§ What to do: Find each line in the entries below that contains the word "Where" and copy those lines out.

§ Dataset:

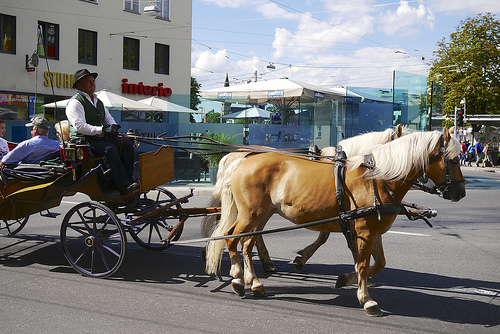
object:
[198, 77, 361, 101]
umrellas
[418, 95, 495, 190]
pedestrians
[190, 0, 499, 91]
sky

---

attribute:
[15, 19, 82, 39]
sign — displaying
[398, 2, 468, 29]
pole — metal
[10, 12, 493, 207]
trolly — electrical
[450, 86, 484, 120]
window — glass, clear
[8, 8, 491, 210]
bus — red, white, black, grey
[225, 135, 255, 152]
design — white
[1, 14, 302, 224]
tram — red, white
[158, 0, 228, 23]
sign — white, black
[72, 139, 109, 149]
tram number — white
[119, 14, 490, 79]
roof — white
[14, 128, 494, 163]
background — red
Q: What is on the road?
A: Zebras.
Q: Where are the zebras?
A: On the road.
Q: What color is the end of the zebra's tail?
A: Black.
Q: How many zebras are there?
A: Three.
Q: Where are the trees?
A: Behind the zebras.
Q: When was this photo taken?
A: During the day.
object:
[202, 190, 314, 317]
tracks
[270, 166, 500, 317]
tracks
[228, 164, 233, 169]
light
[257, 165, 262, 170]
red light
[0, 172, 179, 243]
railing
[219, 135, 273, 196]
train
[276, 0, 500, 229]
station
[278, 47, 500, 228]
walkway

* * *

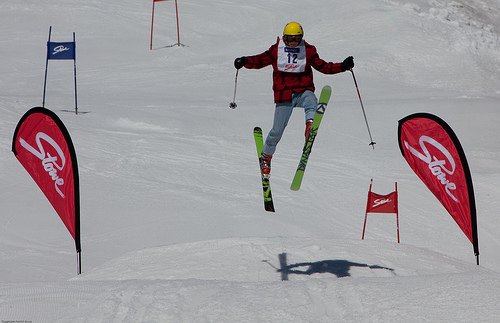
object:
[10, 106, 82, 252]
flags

§ Result:
Q: Where are the zebras?
Q: Where are the trees?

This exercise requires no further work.